Little Red Riding Hood

The Grimms’ first edition of Children’s and Household Tales, published in two volumes in 1812 and 1815, was intended to be a reference text for those interested in researching German folk-tales. It became rapidly apparent, however, that the potential for commercial success lay in the children’s literature market opposed to the scholastic. Subsequent editions and translations of the text moved increasingly away from the Grimms’ initial focus of preserving oral folk-tales in their original form, and the stories were comprehensively edited and censored to make them suitable for childish, and parental, consumption.

The version of ‘Little Red Cap’ included in this 1865 translation of a later edition of the Grimms’ Household Stories is an example of the Victorian influence on what was once an explicit folk-tale for adult consumption. References to sex and sexual impropriety, and the seduction element implied in Perrault’s version, have been all but eliminated; instead Little Red Cap is the epitome of the Victorian child, and her family unit takes on the role of moral compass that is absent in Perrault. Little Red Cap’s mother offers words of caution, advising her against improper haste- ‘do not run, lest you should fall and break the bottle’; ill manners- ‘do not forget to say “Good-Morning”’; and the perils of idle curiosity- ‘do not look about in all the corners’. These are admonishments concerning appropriate social comportment opposed to counsels against the dangers of sexual urges, and the emphasis on Victorian etiquette is apparent. Yet an alternative reading of the maternal concern allows for an implied warning about sexual impropriety; the bottle that Little Red Cap could break may represent her virginity, lost in her undue haste to mature sexually, resulting in a ‘fall’ from grace. The dark, hidden ‘corners’ her mother urges her to avoid are those aspects of adulthood she should be wary to confront, and Little Red Cap is thus urged to maintain the childish innocence easily sullied by curiosity.

Whether this dual aspect of the tale was intended by the authors is unknown, yet when compared to earlier versions, this Victorian rendition of the tale is notably devoid of overt sexual references: Little Red Cap does not disrobe for the wolf, nor does she join him in her grandmother’s bed. The focus on the family unit’s responsibility for moral guidance is perpetuated further by the hunter who kills the wolf at the end of the tale, thus fulfiling the patriarchal role of eliminating the predator and the threat it poses, although he is ultimately too late to save Little Red Cap. By identifying the wolf as the ‘old sinner’, perhaps the devil himself sent to lead young girls astray, he represents the moral and physical protection personified by the nineteenth century male figure of husband or father. The maternal and paternal elements in the tale therefore operate as a framing device which provides the moral impetus of the tale: discipline and the primacy of the father are the constitutive elements of the Victorian childhood experience, and failure to adhere to this framework result in dire consequences.

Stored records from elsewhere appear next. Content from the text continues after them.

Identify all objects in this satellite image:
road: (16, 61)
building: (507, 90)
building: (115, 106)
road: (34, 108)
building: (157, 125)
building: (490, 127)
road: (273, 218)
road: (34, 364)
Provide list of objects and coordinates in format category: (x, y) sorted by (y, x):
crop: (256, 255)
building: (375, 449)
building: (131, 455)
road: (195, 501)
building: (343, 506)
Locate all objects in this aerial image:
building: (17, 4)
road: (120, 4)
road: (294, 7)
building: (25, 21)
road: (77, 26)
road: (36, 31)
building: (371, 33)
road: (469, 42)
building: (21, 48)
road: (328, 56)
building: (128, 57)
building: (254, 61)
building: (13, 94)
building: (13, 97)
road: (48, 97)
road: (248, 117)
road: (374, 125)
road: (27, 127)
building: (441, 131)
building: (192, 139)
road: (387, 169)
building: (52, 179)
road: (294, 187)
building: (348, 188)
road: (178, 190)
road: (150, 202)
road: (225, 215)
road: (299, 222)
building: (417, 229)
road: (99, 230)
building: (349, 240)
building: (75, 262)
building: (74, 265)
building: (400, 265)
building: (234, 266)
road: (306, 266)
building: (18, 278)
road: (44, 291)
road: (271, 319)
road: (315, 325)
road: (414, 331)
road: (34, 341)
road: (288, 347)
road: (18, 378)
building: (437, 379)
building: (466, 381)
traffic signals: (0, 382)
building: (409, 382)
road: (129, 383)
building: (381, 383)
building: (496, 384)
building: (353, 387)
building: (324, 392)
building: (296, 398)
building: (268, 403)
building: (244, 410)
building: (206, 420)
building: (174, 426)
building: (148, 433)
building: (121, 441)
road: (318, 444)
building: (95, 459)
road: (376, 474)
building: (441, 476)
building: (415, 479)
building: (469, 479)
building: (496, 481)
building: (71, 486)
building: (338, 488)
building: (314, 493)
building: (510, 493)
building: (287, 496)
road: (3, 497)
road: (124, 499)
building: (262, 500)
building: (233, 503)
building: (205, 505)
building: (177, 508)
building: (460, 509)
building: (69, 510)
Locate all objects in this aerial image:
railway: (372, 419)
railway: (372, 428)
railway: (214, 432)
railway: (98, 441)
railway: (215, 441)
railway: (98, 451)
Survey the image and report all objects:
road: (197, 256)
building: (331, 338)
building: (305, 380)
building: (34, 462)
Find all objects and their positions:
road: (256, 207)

The Grimms’ ‘Little Red Cap’ thus promotes female obedience to the patriarchal order imposed by Victorian society, and yet the authors also provide an alternative ending which takes a far more feminist stance. Generally not included in the majority of editions of their Household Stories, this version allows scope for the female protagonists to take control of their own situation without the intervention of a male character. Together they outwit and ultimately eliminate a predator representing the most deviant and base of male sexual urges, indicated by its intention to ‘sneak after [Little Red Cap] and devour her in the darkness’; they are resilient and resourceful opposed to naïve and helpless, and the wolf is undermined by its own foolishness and greed. That it is killed by its lust for symbolically phallic foodstuffs such as sausages deserves some attention, but perhaps this reading stretches appropriate analogy to breaking point!